Problem to work on: If an entry below contains an image, drop the image and retype the rest exactly.

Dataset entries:

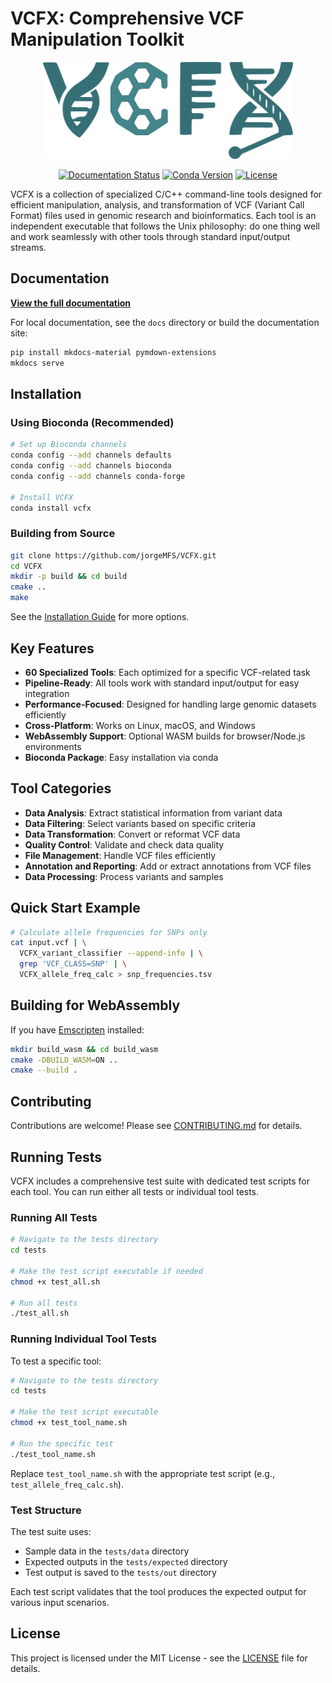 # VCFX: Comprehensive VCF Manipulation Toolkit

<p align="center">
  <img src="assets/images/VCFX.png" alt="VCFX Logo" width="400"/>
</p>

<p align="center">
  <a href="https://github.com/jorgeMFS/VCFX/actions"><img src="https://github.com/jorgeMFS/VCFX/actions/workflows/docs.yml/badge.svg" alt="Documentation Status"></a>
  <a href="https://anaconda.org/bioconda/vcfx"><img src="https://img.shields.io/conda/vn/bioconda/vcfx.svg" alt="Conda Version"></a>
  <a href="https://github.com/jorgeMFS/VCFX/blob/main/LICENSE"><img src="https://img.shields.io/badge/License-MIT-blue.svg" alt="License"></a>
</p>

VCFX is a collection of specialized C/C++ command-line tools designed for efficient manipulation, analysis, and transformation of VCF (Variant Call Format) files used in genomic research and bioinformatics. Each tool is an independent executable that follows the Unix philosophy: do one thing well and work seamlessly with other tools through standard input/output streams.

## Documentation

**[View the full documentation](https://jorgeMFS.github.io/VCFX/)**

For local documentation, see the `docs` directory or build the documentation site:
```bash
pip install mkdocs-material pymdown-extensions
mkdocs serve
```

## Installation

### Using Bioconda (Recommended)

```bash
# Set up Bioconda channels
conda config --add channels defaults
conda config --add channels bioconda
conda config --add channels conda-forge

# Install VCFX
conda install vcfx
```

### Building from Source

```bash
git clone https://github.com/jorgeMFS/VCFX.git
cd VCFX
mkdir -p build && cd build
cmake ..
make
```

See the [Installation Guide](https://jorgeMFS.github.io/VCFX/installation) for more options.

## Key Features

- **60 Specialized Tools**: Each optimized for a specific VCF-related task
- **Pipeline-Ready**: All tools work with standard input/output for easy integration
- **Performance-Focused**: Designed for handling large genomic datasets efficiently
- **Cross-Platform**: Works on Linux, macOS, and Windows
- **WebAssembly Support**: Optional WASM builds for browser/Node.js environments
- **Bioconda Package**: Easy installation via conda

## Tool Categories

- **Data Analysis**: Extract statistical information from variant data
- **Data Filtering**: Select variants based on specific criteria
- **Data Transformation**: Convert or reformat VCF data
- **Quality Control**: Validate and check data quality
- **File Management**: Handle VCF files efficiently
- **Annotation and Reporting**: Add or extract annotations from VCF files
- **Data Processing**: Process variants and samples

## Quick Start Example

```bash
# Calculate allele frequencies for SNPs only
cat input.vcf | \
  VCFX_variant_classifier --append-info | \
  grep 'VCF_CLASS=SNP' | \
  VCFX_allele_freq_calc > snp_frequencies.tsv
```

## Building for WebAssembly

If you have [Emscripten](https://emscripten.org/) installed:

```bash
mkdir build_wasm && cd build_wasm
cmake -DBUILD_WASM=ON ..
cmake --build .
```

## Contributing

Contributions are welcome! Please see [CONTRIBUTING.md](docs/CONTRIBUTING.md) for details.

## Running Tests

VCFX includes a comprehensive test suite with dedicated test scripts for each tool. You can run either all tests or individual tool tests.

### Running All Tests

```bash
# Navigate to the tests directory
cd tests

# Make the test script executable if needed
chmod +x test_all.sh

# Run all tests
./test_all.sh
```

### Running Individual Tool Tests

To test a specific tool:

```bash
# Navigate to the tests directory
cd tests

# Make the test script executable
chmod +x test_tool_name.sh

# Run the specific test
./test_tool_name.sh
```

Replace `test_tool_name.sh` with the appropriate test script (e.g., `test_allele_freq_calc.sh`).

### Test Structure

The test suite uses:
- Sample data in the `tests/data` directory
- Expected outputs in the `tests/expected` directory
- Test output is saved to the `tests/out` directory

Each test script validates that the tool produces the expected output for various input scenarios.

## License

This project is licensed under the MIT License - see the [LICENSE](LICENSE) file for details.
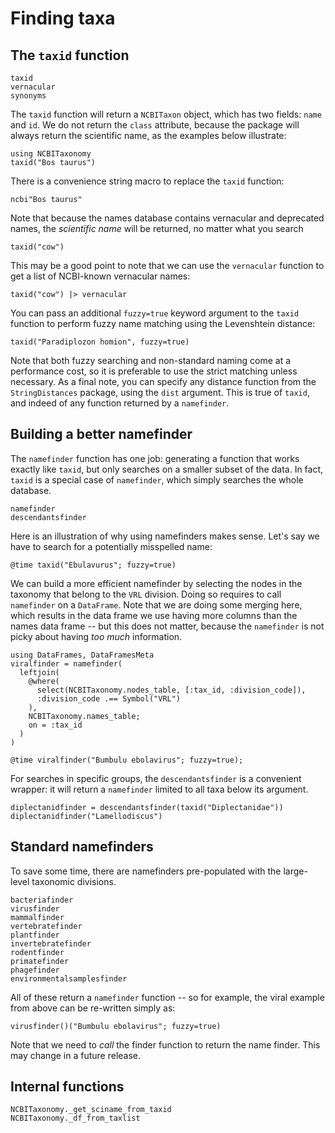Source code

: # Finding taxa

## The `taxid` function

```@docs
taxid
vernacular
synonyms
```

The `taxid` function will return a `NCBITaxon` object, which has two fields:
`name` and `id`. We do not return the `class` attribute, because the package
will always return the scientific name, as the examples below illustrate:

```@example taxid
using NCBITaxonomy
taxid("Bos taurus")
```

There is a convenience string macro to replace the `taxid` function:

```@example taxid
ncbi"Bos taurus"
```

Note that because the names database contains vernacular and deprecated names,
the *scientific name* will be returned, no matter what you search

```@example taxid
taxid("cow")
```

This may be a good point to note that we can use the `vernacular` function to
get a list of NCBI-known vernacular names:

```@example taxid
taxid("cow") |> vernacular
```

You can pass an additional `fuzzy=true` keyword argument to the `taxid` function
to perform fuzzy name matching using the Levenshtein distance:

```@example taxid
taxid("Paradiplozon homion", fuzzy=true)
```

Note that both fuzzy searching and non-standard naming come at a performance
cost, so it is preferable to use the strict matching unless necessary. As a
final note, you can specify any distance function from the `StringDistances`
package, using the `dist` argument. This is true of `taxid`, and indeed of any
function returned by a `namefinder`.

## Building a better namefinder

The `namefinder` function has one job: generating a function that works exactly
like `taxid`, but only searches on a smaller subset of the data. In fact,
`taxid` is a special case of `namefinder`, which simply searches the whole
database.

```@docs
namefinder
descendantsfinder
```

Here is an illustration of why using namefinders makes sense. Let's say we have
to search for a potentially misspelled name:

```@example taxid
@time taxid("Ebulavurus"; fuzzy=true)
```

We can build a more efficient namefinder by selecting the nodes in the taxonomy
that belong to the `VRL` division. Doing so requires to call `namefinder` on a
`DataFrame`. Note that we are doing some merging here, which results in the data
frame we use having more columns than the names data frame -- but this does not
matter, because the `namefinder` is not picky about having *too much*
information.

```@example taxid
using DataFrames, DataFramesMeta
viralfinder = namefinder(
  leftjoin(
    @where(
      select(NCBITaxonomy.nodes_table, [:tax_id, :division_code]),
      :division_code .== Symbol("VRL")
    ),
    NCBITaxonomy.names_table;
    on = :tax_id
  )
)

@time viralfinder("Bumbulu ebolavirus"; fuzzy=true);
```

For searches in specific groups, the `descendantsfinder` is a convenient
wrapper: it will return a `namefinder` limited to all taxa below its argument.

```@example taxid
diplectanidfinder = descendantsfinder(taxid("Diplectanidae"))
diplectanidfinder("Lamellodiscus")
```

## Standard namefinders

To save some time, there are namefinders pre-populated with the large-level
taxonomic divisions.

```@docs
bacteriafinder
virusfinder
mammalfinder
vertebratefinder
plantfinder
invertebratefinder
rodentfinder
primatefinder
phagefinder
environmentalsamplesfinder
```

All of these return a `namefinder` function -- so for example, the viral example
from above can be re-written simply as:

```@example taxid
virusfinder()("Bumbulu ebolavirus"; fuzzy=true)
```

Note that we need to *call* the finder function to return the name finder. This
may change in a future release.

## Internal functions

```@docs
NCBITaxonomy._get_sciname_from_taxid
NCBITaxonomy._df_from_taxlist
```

Answer box:
 # VCFX: Comprehensive VCF Manipulation Toolkit

<p align="center">
  <img src="assets/images/VCFX.png" alt="VCFX Logo" width="400"/>
</p>

<p align="center">
  <a href="https://github.com/jorgeMFS/VCFX/actions"><img src="https://github.com/jorgeMFS/VCFX/actions/workflows/docs.yml/badge.svg" alt="Documentation Status"></a>
  <a href="https://anaconda.org/bioconda/vcfx"><img src="https://img.shields.io/conda/vn/bioconda/vcfx.svg" alt="Conda Version"></a>
  <a href="https://github.com/jorgeMFS/VCFX/blob/main/LICENSE"><img src="https://img.shields.io/badge/License-MIT-blue.svg" alt="License"></a>
</p>

VCFX is a collection of specialized C/C++ command-line tools designed for efficient manipulation, analysis, and transformation of VCF (Variant Call Format) files used in genomic research and bioinformatics. Each tool is an independent executable that follows the Unix philosophy: do one thing well and work seamlessly with other tools through standard input/output streams.

## Documentation

**[View the full documentation](https://jorgeMFS.github.io/VCFX/)**

For local documentation, see the `docs` directory or build the documentation site:
```bash
pip install mkdocs-material pymdown-extensions
mkdocs serve
```

## Installation

### Using Bioconda (Recommended)

```bash
# Set up Bioconda channels
conda config --add channels defaults
conda config --add channels bioconda
conda config --add channels conda-forge

# Install VCFX
conda install vcfx
```

### Building from Source

```bash
git clone https://github.com/jorgeMFS/VCFX.git
cd VCFX
mkdir -p build && cd build
cmake ..
make
```

See the [Installation Guide](https://jorgeMFS.github.io/VCFX/installation) for more options.

## Key Features

- **60 Specialized Tools**: Each optimized for a specific VCF-related task
- **Pipeline-Ready**: All tools work with standard input/output for easy integration
- **Performance-Focused**: Designed for handling large genomic datasets efficiently
- **Cross-Platform**: Works on Linux, macOS, and Windows
- **WebAssembly Support**: Optional WASM builds for browser/Node.js environments
- **Bioconda Package**: Easy installation via conda

## Tool Categories

- **Data Analysis**: Extract statistical information from variant data
- **Data Filtering**: Select variants based on specific criteria
- **Data Transformation**: Convert or reformat VCF data
- **Quality Control**: Validate and check data quality
- **File Management**: Handle VCF files efficiently
- **Annotation and Reporting**: Add or extract annotations from VCF files
- **Data Processing**: Process variants and samples

## Quick Start Example

```bash
# Calculate allele frequencies for SNPs only
cat input.vcf | \
  VCFX_variant_classifier --append-info | \
  grep 'VCF_CLASS=SNP' | \
  VCFX_allele_freq_calc > snp_frequencies.tsv
```

## Building for WebAssembly

If you have [Emscripten](https://emscripten.org/) installed:

```bash
mkdir build_wasm && cd build_wasm
cmake -DBUILD_WASM=ON ..
cmake --build .
```

## Contributing

Contributions are welcome! Please see [CONTRIBUTING.md](docs/CONTRIBUTING.md) for details.

## Running Tests

VCFX includes a comprehensive test suite with dedicated test scripts for each tool. You can run either all tests or individual tool tests.

### Running All Tests

```bash
# Navigate to the tests directory
cd tests

# Make the test script executable if needed
chmod +x test_all.sh

# Run all tests
./test_all.sh
```

### Running Individual Tool Tests

To test a specific tool:

```bash
# Navigate to the tests directory
cd tests

# Make the test script executable
chmod +x test_tool_name.sh

# Run the specific test
./test_tool_name.sh
```

Replace `test_tool_name.sh` with the appropriate test script (e.g., `test_allele_freq_calc.sh`).

### Test Structure

The test suite uses:
- Sample data in the `tests/data` directory
- Expected outputs in the `tests/expected` directory
- Test output is saved to the `tests/out` directory

Each test script validates that the tool produces the expected output for various input scenarios.

## License

This project is licensed under the MIT License - see the [LICENSE](LICENSE) file for details.
Source code

: # Finding taxa

## The `taxid` function

```@docs
taxid
vernacular
synonyms
```

The `taxid` function will return a `NCBITaxon` object, which has two fields:
`name` and `id`. We do not return the `class` attribute, because the package
will always return the scientific name, as the examples below illustrate:

```@example taxid
using NCBITaxonomy
taxid("Bos taurus")
```

There is a convenience string macro to replace the `taxid` function:

```@example taxid
ncbi"Bos taurus"
```

Note that because the names database contains vernacular and deprecated names,
the *scientific name* will be returned, no matter what you search

```@example taxid
taxid("cow")
```

This may be a good point to note that we can use the `vernacular` function to
get a list of NCBI-known vernacular names:

```@example taxid
taxid("cow") |> vernacular
```

You can pass an additional `fuzzy=true` keyword argument to the `taxid` function
to perform fuzzy name matching using the Levenshtein distance:

```@example taxid
taxid("Paradiplozon homion", fuzzy=true)
```

Note that both fuzzy searching and non-standard naming come at a performance
cost, so it is preferable to use the strict matching unless necessary. As a
final note, you can specify any distance function from the `StringDistances`
package, using the `dist` argument. This is true of `taxid`, and indeed of any
function returned by a `namefinder`.

## Building a better namefinder

The `namefinder` function has one job: generating a function that works exactly
like `taxid`, but only searches on a smaller subset of the data. In fact,
`taxid` is a special case of `namefinder`, which simply searches the whole
database.

```@docs
namefinder
descendantsfinder
```

Here is an illustration of why using namefinders makes sense. Let's say we have
to search for a potentially misspelled name:

```@example taxid
@time taxid("Ebulavurus"; fuzzy=true)
```

We can build a more efficient namefinder by selecting the nodes in the taxonomy
that belong to the `VRL` division. Doing so requires to call `namefinder` on a
`DataFrame`. Note that we are doing some merging here, which results in the data
frame we use having more columns than the names data frame -- but this does not
matter, because the `namefinder` is not picky about having *too much*
information.

```@example taxid
using DataFrames, DataFramesMeta
viralfinder = namefinder(
  leftjoin(
    @where(
      select(NCBITaxonomy.nodes_table, [:tax_id, :division_code]),
      :division_code .== Symbol("VRL")
    ),
    NCBITaxonomy.names_table;
    on = :tax_id
  )
)

@time viralfinder("Bumbulu ebolavirus"; fuzzy=true);
```

For searches in specific groups, the `descendantsfinder` is a convenient
wrapper: it will return a `namefinder` limited to all taxa below its argument.

```@example taxid
diplectanidfinder = descendantsfinder(taxid("Diplectanidae"))
diplectanidfinder("Lamellodiscus")
```

## Standard namefinders

To save some time, there are namefinders pre-populated with the large-level
taxonomic divisions.

```@docs
bacteriafinder
virusfinder
mammalfinder
vertebratefinder
plantfinder
invertebratefinder
rodentfinder
primatefinder
phagefinder
environmentalsamplesfinder
```

All of these return a `namefinder` function -- so for example, the viral example
from above can be re-written simply as:

```@example taxid
virusfinder()("Bumbulu ebolavirus"; fuzzy=true)
```

Note that we need to *call* the finder function to return the name finder. This
may change in a future release.

## Internal functions

```@docs
NCBITaxonomy._get_sciname_from_taxid
NCBITaxonomy._df_from_taxlist
```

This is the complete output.